What is expected
From the listing below, give again exactly the lines from the line with "focal_mm: 78" to the line with "exposure_s: 1/1250", ends included, without any pictures.

··· Provided material ···

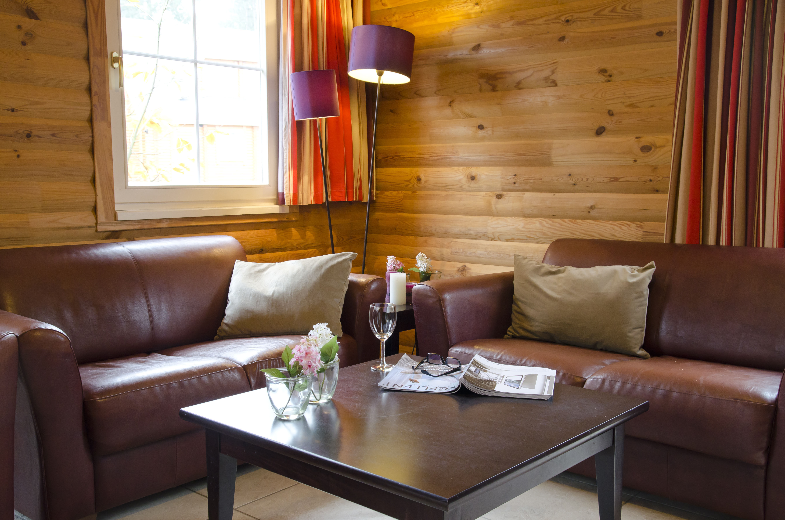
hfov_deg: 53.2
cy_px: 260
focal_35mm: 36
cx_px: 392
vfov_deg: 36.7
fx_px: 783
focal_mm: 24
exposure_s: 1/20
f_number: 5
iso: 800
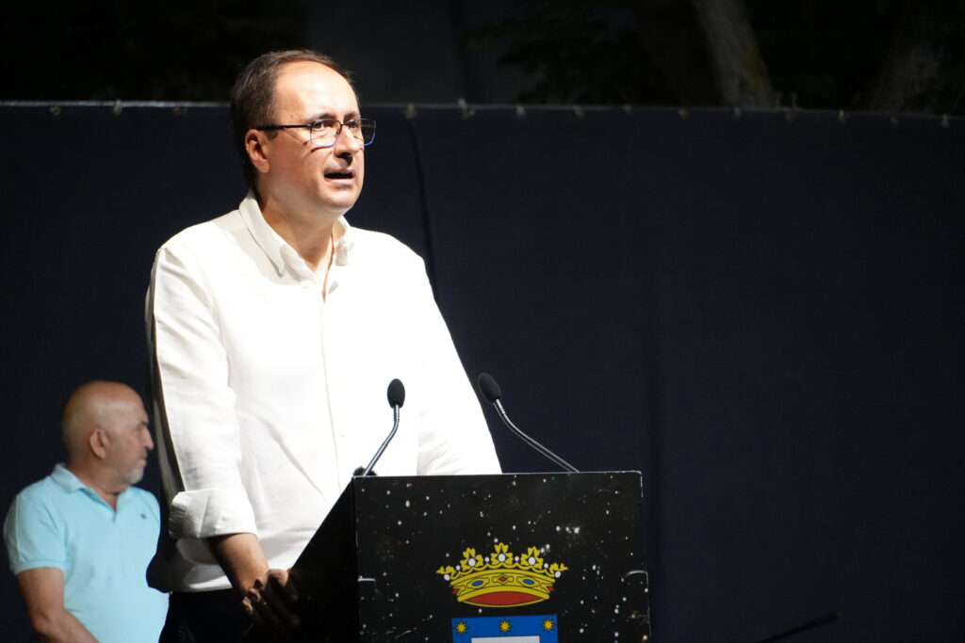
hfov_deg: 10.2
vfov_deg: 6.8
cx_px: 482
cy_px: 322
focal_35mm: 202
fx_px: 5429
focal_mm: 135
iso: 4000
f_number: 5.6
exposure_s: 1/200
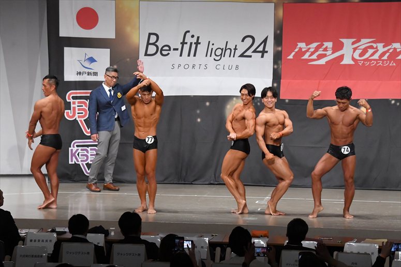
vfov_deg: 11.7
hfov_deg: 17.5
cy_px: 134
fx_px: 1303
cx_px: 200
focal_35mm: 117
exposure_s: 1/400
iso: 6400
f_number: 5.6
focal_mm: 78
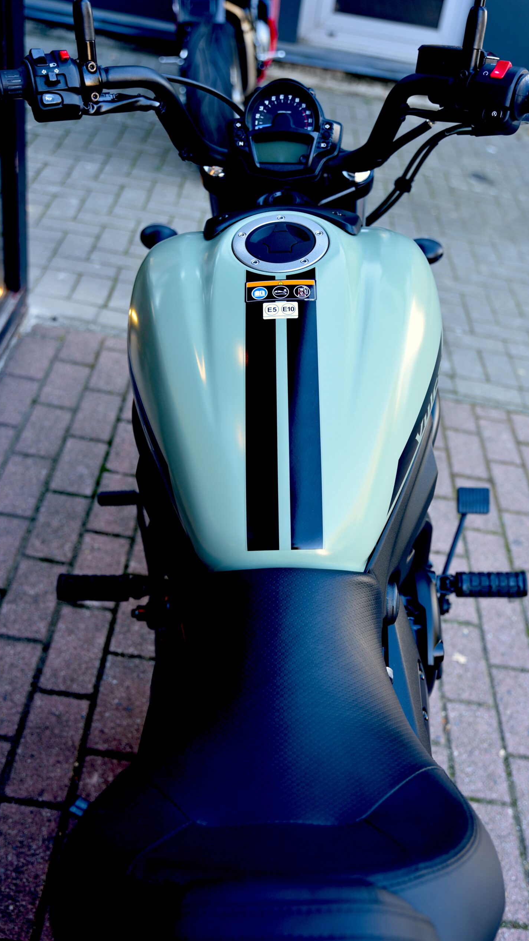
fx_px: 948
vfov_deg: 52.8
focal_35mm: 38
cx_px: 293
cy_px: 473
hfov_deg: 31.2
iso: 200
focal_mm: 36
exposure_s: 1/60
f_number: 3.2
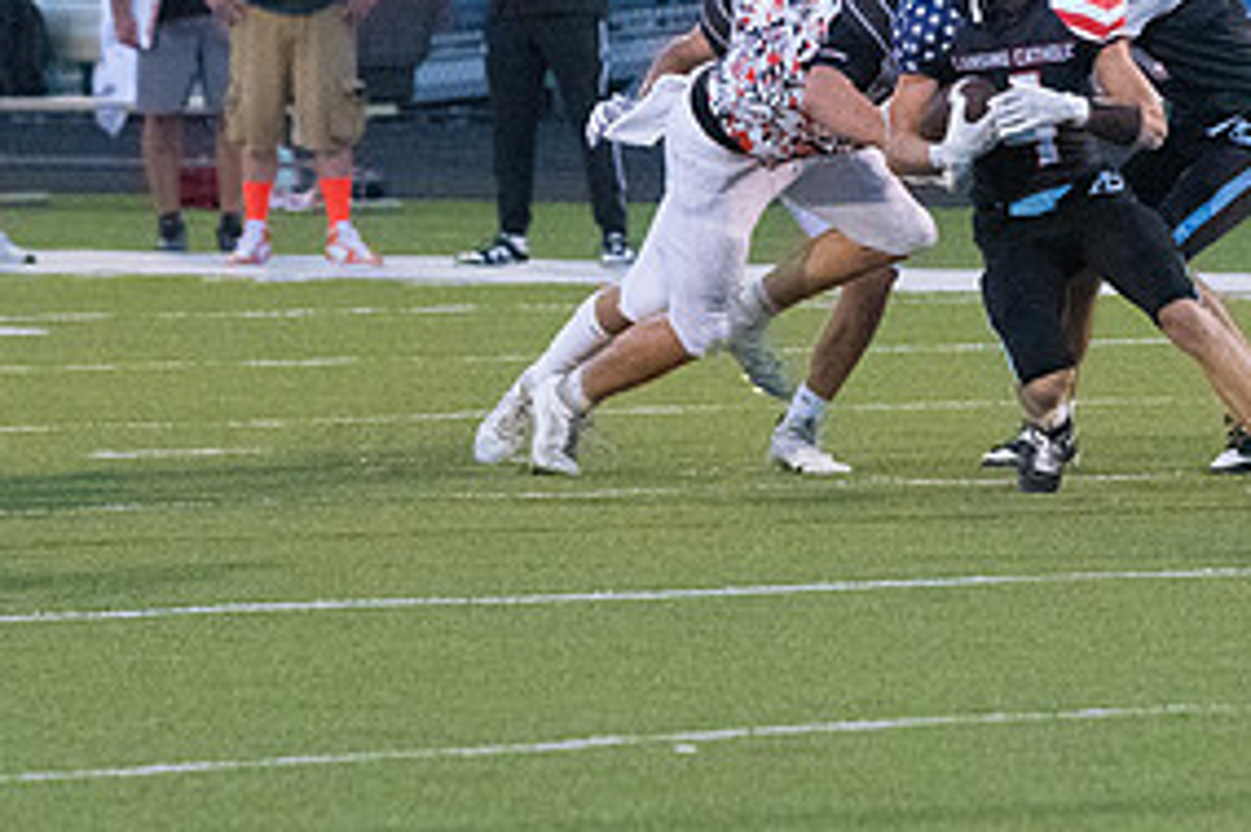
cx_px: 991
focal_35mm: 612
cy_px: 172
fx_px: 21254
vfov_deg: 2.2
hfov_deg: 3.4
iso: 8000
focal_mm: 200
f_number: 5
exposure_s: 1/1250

···
··· Provided material ···

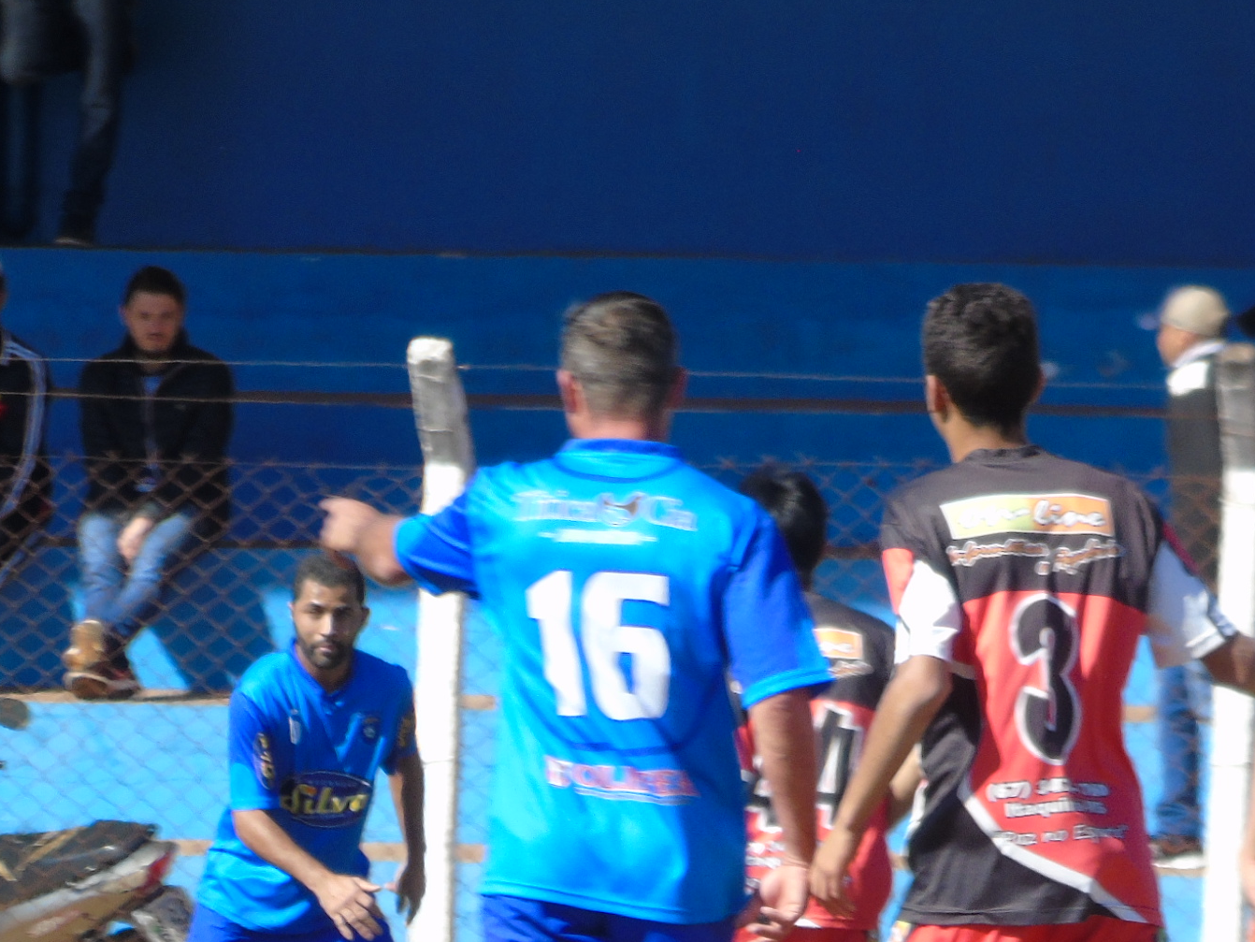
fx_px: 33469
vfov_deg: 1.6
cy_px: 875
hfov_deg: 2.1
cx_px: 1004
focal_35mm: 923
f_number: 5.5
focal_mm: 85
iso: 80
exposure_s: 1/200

···

Your solution
focal_mm: 78
fx_px: 948
vfov_deg: 52.8
focal_35mm: 38
cx_px: 293
cy_px: 473
hfov_deg: 31.2
iso: 200
focal_mm: 36
exposure_s: 1/60
f_number: 3.2
cx_px: 991
focal_35mm: 612
cy_px: 172
fx_px: 21254
vfov_deg: 2.2
hfov_deg: 3.4
iso: 8000
focal_mm: 200
f_number: 5
exposure_s: 1/1250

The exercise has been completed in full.